### Assignment
Keep images out and repeat all data exactly.

----- Extracted data -----

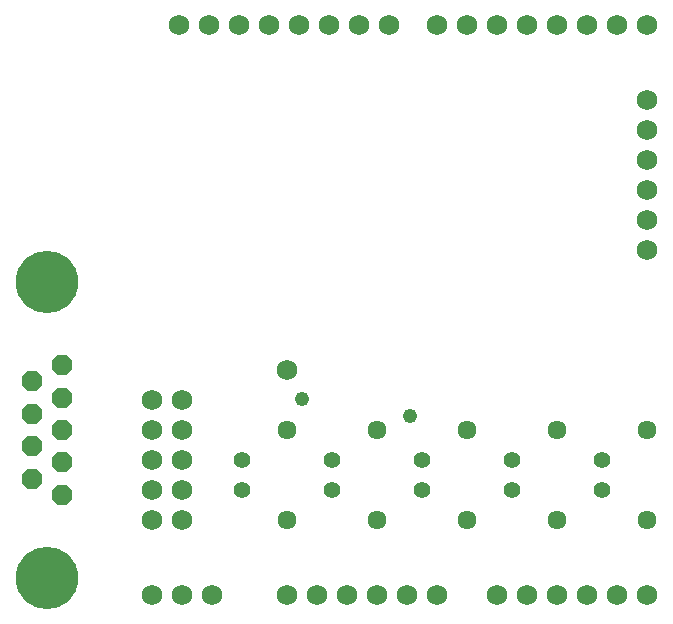
<source format=gbs>
G75*
G70*
%OFA0B0*%
%FSLAX24Y24*%
%IPPOS*%
%LPD*%
%AMOC8*
5,1,8,0,0,1.08239X$1,22.5*
%
%ADD10OC8,0.0680*%
%ADD11C,0.2080*%
%ADD12C,0.0680*%
%ADD13C,0.0556*%
%ADD14C,0.0634*%
%ADD15C,0.0480*%
D10*
X006705Y005717D03*
X007705Y006257D03*
X006705Y006797D03*
X007705Y007337D03*
X006705Y007877D03*
X007705Y008417D03*
X006705Y008957D03*
X007705Y009497D03*
X007705Y005177D03*
D11*
X007205Y002407D03*
X007205Y012267D03*
D12*
X010705Y008337D03*
X011705Y008337D03*
X011705Y007337D03*
X010705Y007337D03*
X010705Y006337D03*
X011705Y006337D03*
X011705Y005337D03*
X010705Y005337D03*
X010705Y004337D03*
X011705Y004337D03*
X011705Y001837D03*
X010705Y001837D03*
X012705Y001837D03*
X015205Y001837D03*
X016205Y001837D03*
X017205Y001837D03*
X018205Y001837D03*
X019205Y001837D03*
X020205Y001837D03*
X022205Y001837D03*
X023205Y001837D03*
X024205Y001837D03*
X025205Y001837D03*
X026205Y001837D03*
X027205Y001837D03*
X015205Y009337D03*
X027205Y013337D03*
X027205Y014337D03*
X027205Y015337D03*
X027205Y016337D03*
X027205Y017337D03*
X027205Y018337D03*
X027205Y020837D03*
X026205Y020837D03*
X025205Y020837D03*
X024205Y020837D03*
X023205Y020837D03*
X022205Y020837D03*
X021205Y020837D03*
X020205Y020837D03*
X018605Y020837D03*
X017605Y020837D03*
X016605Y020837D03*
X015605Y020837D03*
X014605Y020837D03*
X013605Y020837D03*
X012605Y020837D03*
X011605Y020837D03*
D13*
X013705Y006337D03*
X013705Y005337D03*
X016705Y005337D03*
X016705Y006337D03*
X019705Y006337D03*
X019705Y005337D03*
X022705Y005337D03*
X022705Y006337D03*
X025705Y006337D03*
X025705Y005337D03*
D14*
X027205Y004337D03*
X024205Y004337D03*
X021205Y004337D03*
X018205Y004337D03*
X015205Y004337D03*
X015205Y007337D03*
X018205Y007337D03*
X021205Y007337D03*
X024205Y007337D03*
X027205Y007337D03*
D15*
X019305Y007797D03*
X015705Y008357D03*
M02*

</source>
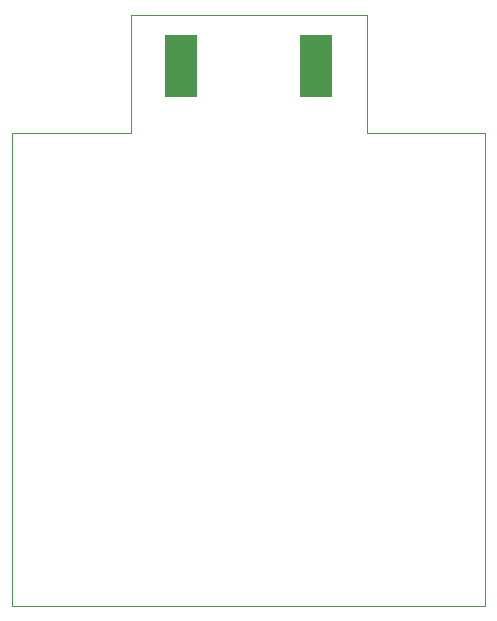
<source format=gts>
G75*
%MOIN*%
%OFA0B0*%
%FSLAX24Y24*%
%IPPOS*%
%LPD*%
%AMOC8*
5,1,8,0,0,1.08239X$1,22.5*
%
%ADD10C,0.0039*%
%ADD11R,0.1080X0.2080*%
D10*
X001158Y000120D02*
X016906Y000120D01*
X016906Y015868D01*
X012969Y015868D01*
X012969Y019805D01*
X005095Y019805D01*
X005095Y015868D01*
X001158Y015868D01*
X001158Y000120D01*
D11*
X006783Y018120D03*
X011283Y018120D03*
M02*

</source>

-----

### Answer space
<source format=gbs>
G75*
G70*
%OFA0B0*%
%FSLAX24Y24*%
%IPPOS*%
%LPD*%
%AMOC8*
5,1,8,0,0,1.08239X$1,22.5*
%
%ADD10OC8,0.0680*%
%ADD11C,0.2080*%
%ADD12C,0.0680*%
%ADD13C,0.0556*%
%ADD14C,0.0634*%
%ADD15C,0.0480*%
D10*
X006705Y005717D03*
X007705Y006257D03*
X006705Y006797D03*
X007705Y007337D03*
X006705Y007877D03*
X007705Y008417D03*
X006705Y008957D03*
X007705Y009497D03*
X007705Y005177D03*
D11*
X007205Y002407D03*
X007205Y012267D03*
D12*
X010705Y008337D03*
X011705Y008337D03*
X011705Y007337D03*
X010705Y007337D03*
X010705Y006337D03*
X011705Y006337D03*
X011705Y005337D03*
X010705Y005337D03*
X010705Y004337D03*
X011705Y004337D03*
X011705Y001837D03*
X010705Y001837D03*
X012705Y001837D03*
X015205Y001837D03*
X016205Y001837D03*
X017205Y001837D03*
X018205Y001837D03*
X019205Y001837D03*
X020205Y001837D03*
X022205Y001837D03*
X023205Y001837D03*
X024205Y001837D03*
X025205Y001837D03*
X026205Y001837D03*
X027205Y001837D03*
X015205Y009337D03*
X027205Y013337D03*
X027205Y014337D03*
X027205Y015337D03*
X027205Y016337D03*
X027205Y017337D03*
X027205Y018337D03*
X027205Y020837D03*
X026205Y020837D03*
X025205Y020837D03*
X024205Y020837D03*
X023205Y020837D03*
X022205Y020837D03*
X021205Y020837D03*
X020205Y020837D03*
X018605Y020837D03*
X017605Y020837D03*
X016605Y020837D03*
X015605Y020837D03*
X014605Y020837D03*
X013605Y020837D03*
X012605Y020837D03*
X011605Y020837D03*
D13*
X013705Y006337D03*
X013705Y005337D03*
X016705Y005337D03*
X016705Y006337D03*
X019705Y006337D03*
X019705Y005337D03*
X022705Y005337D03*
X022705Y006337D03*
X025705Y006337D03*
X025705Y005337D03*
D14*
X027205Y004337D03*
X024205Y004337D03*
X021205Y004337D03*
X018205Y004337D03*
X015205Y004337D03*
X015205Y007337D03*
X018205Y007337D03*
X021205Y007337D03*
X024205Y007337D03*
X027205Y007337D03*
D15*
X019305Y007797D03*
X015705Y008357D03*
M02*

</source>
<source format=gts>
G75*
%MOIN*%
%OFA0B0*%
%FSLAX24Y24*%
%IPPOS*%
%LPD*%
%AMOC8*
5,1,8,0,0,1.08239X$1,22.5*
%
%ADD10C,0.0039*%
%ADD11R,0.1080X0.2080*%
D10*
X001158Y000120D02*
X016906Y000120D01*
X016906Y015868D01*
X012969Y015868D01*
X012969Y019805D01*
X005095Y019805D01*
X005095Y015868D01*
X001158Y015868D01*
X001158Y000120D01*
D11*
X006783Y018120D03*
X011283Y018120D03*
M02*

</source>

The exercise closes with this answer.